Posted to common-user@hadoop.apache.org by Jim Twensky <ji...@gmail.com> on 2010/01/26 08:27:12 UTC

Question on GroupingComparatorClass

Hi,

I'm using a custom grouping comparator class to simulate a secondary
sort on values, and I set it via Job.setGroupingComparatorClass (using
Hadoop 0.20.x) inside my driver. I'm wondering if this class is also
used when grouping the records in the combiner.

Using a combiner greatly improves the performance in my case, but for
the combiners, I want to use the default comparator, not the custom
one that I use before  the actual reduce.

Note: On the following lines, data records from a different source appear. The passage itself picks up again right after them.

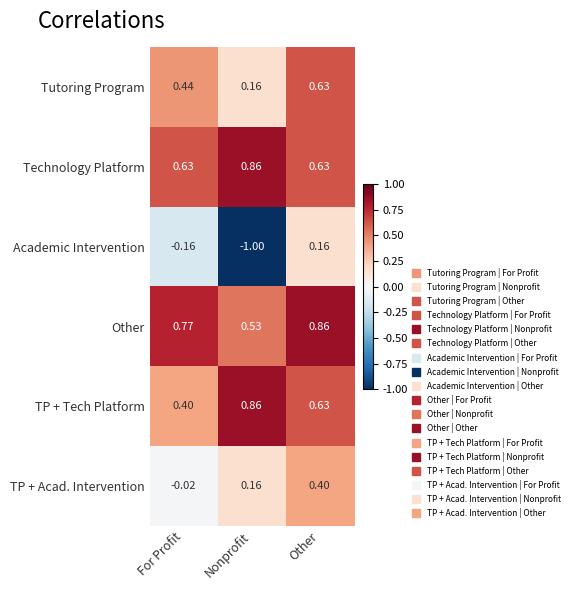

Where is Tutoring Program nearest to the value 0?

Nonprofit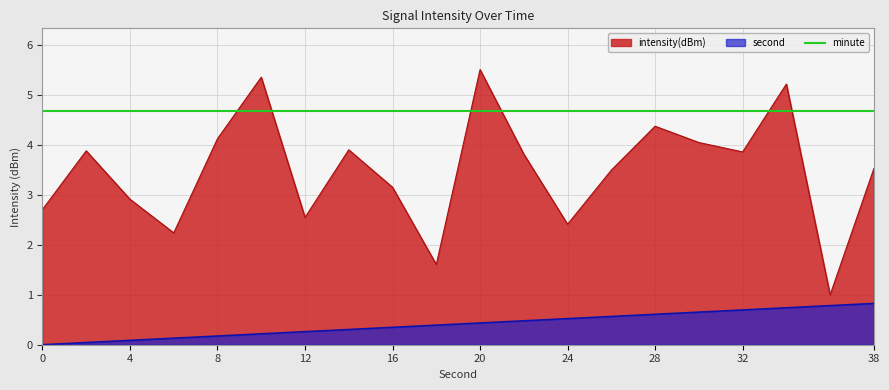

What is the difference between the intensity(dBm) values at 30 and 20?

1.5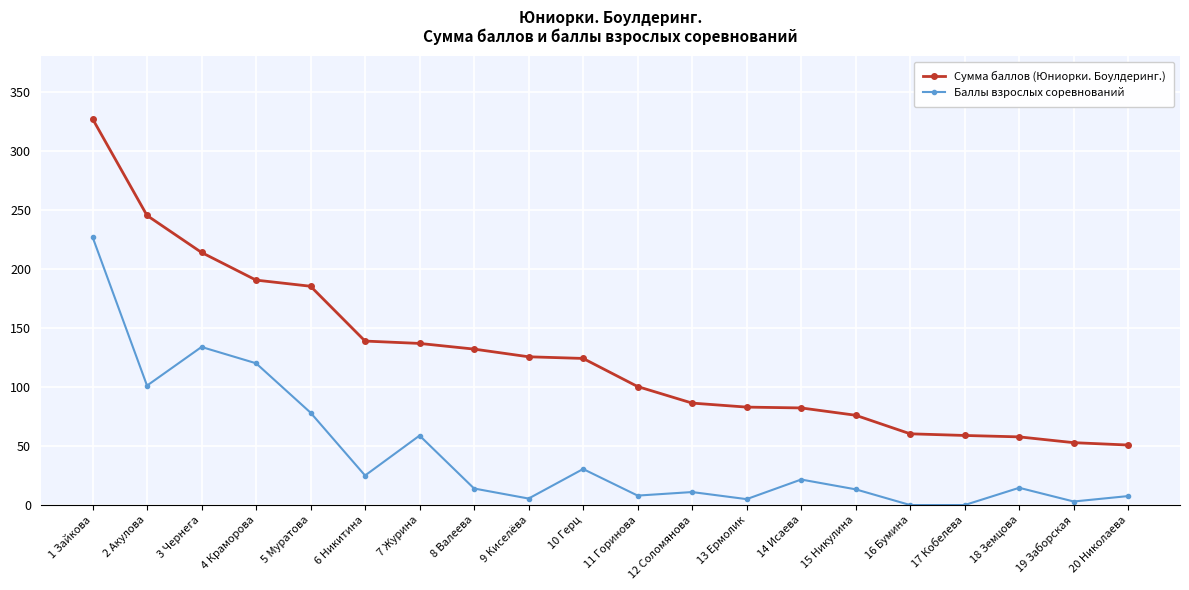

How many series are shown in this chart?

2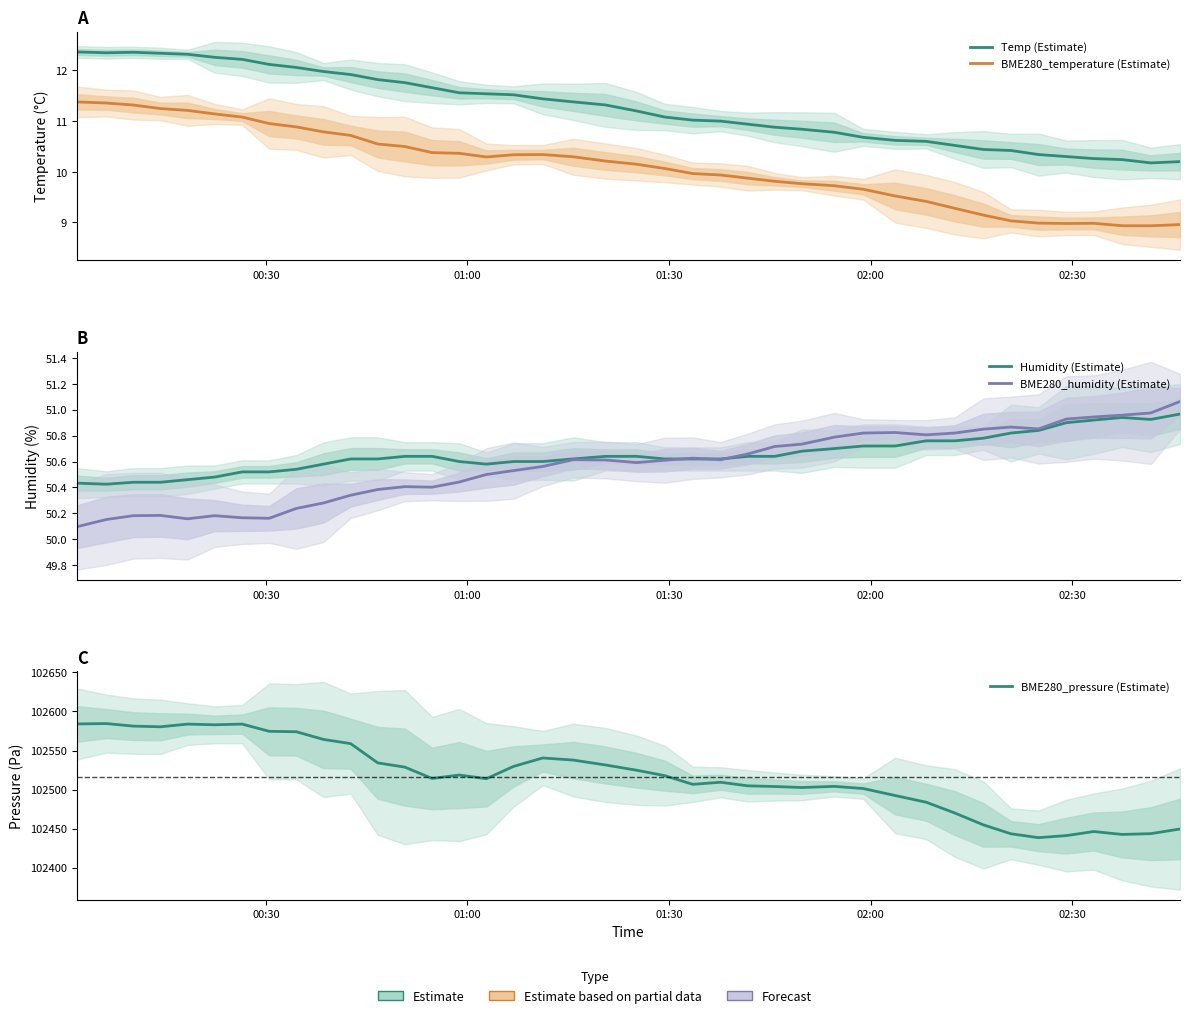

True or false: BME280_temperature (Estimate) and BME280_pressure (Estimate) cross at least once.

False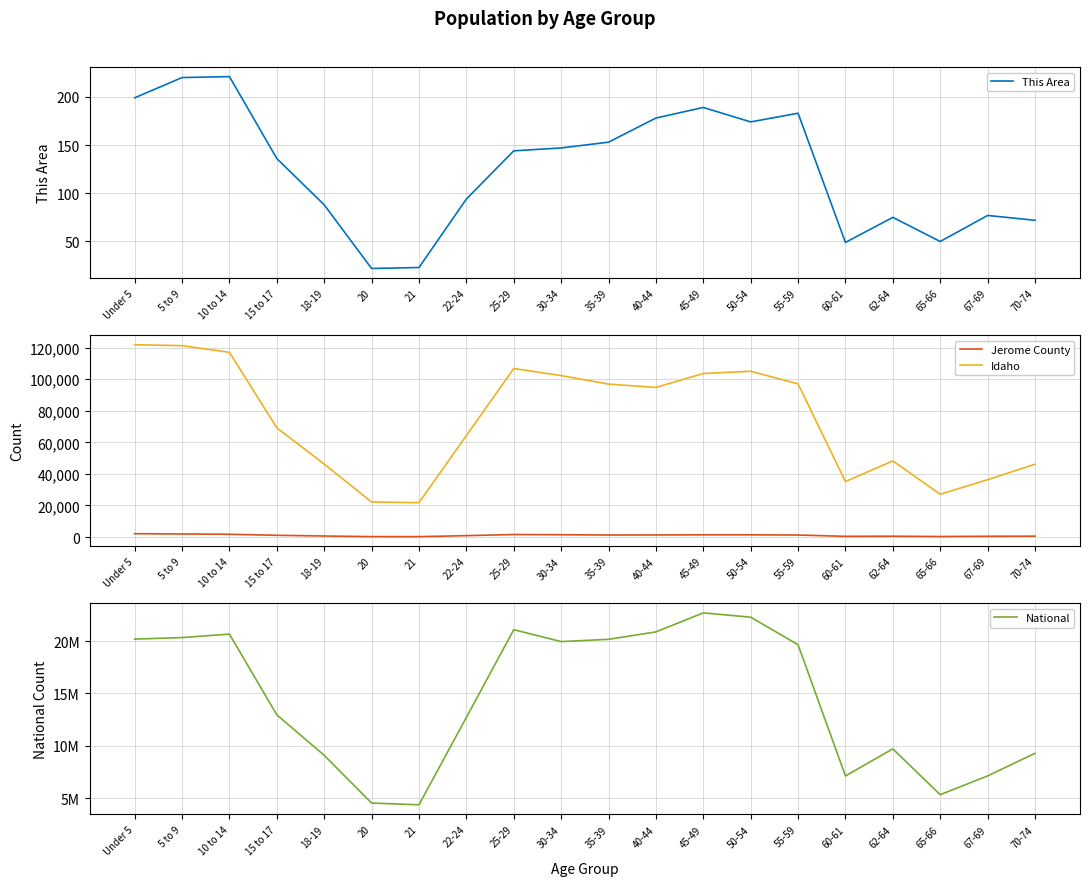

Does the chart display data point markers on the line(s)?

No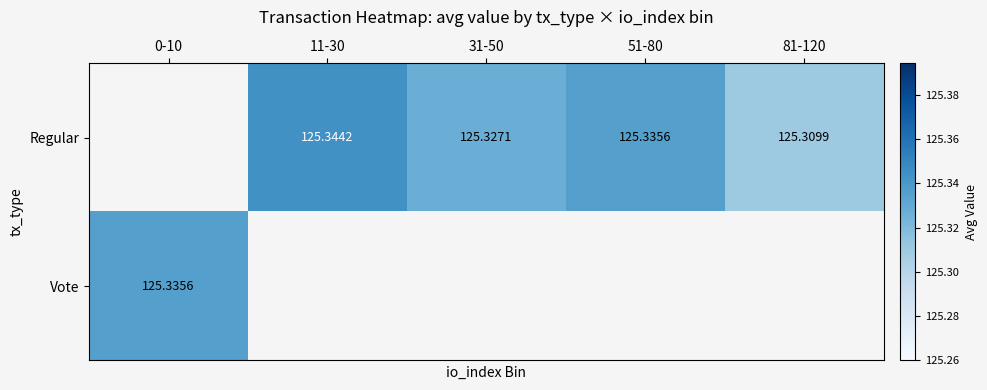

Is the value of Vote at 0-10 greater than the value of Regular at 11-30?

No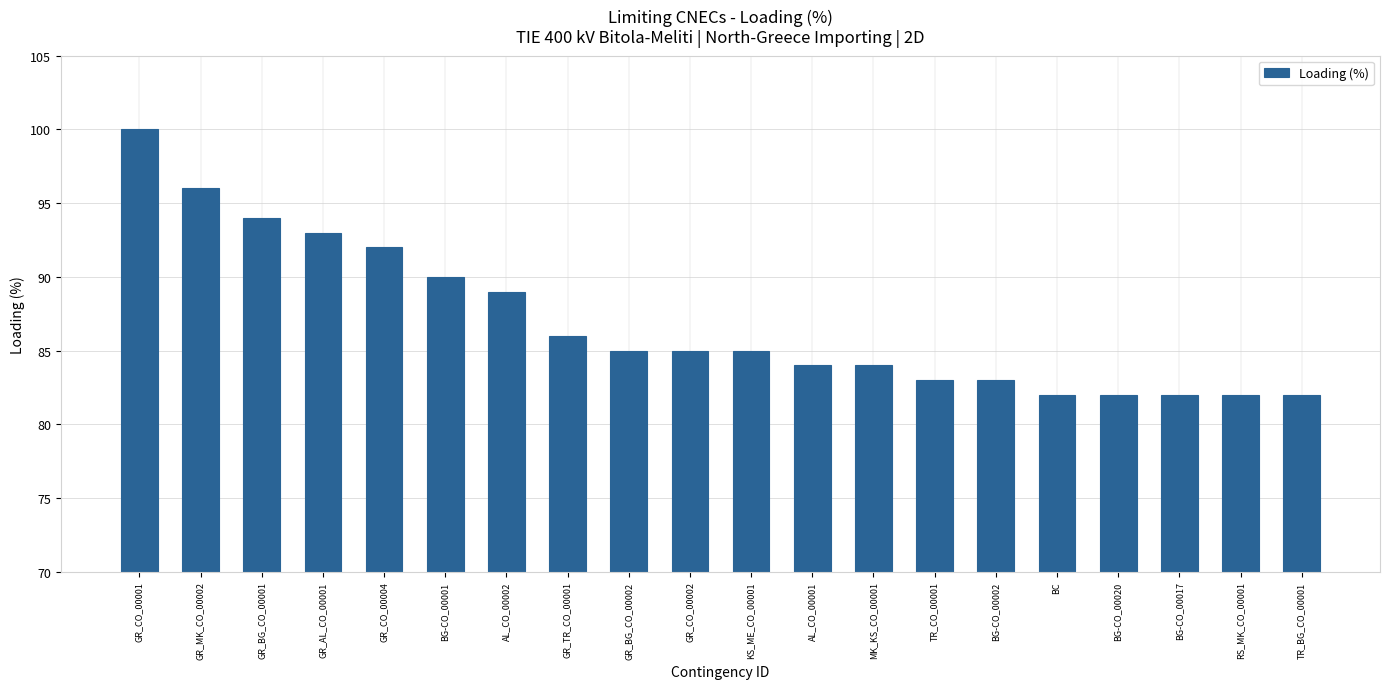

What is the minimum value shown in the chart?

82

Is there a way to just set the custom grouping comparator for the
reduce and bypass it during the combine stage?


Thanks,
Jim

Re: Question on GroupingComparatorClass

Posted by Amogh Vasekar <am...@yahoo-inc.com>.
Hi,
I think combiner gets only the keys sort comparator, not the grouping comparator. So I believe the default grouping is used on combiner, but custom on reducer.
Here's a relevant snipped of code :
{
      super(inputCounter, conf, reporter);
      combinerClass = cls;
      keyClass = (Class<K>) job.getMapOutputKeyClass();
      valueClass = (Class<V>) job.getMapOutputValueClass();
      comparator = (RawComparator<K>) job.getOutputKeyComparator();
    }

Amogh

On 1/26/10 12:57 PM, "Jim Twensky" <ji...@gmail.com> wrote:

Hi,

I'm using a custom grouping comparator class to simulate a secondary
sort on values, and I set it via Job.setGroupingComparatorClass (using
Hadoop 0.20.x) inside my driver. I'm wondering if this class is also
used when grouping the records in the combiner.

Using a combiner greatly improves the performance in my case, but for
the combiners, I want to use the default comparator, not the custom
one that I use before  the actual reduce.

Is there a way to just set the custom grouping comparator for the
reduce and bypass it during the combine stage?


Thanks,
Jim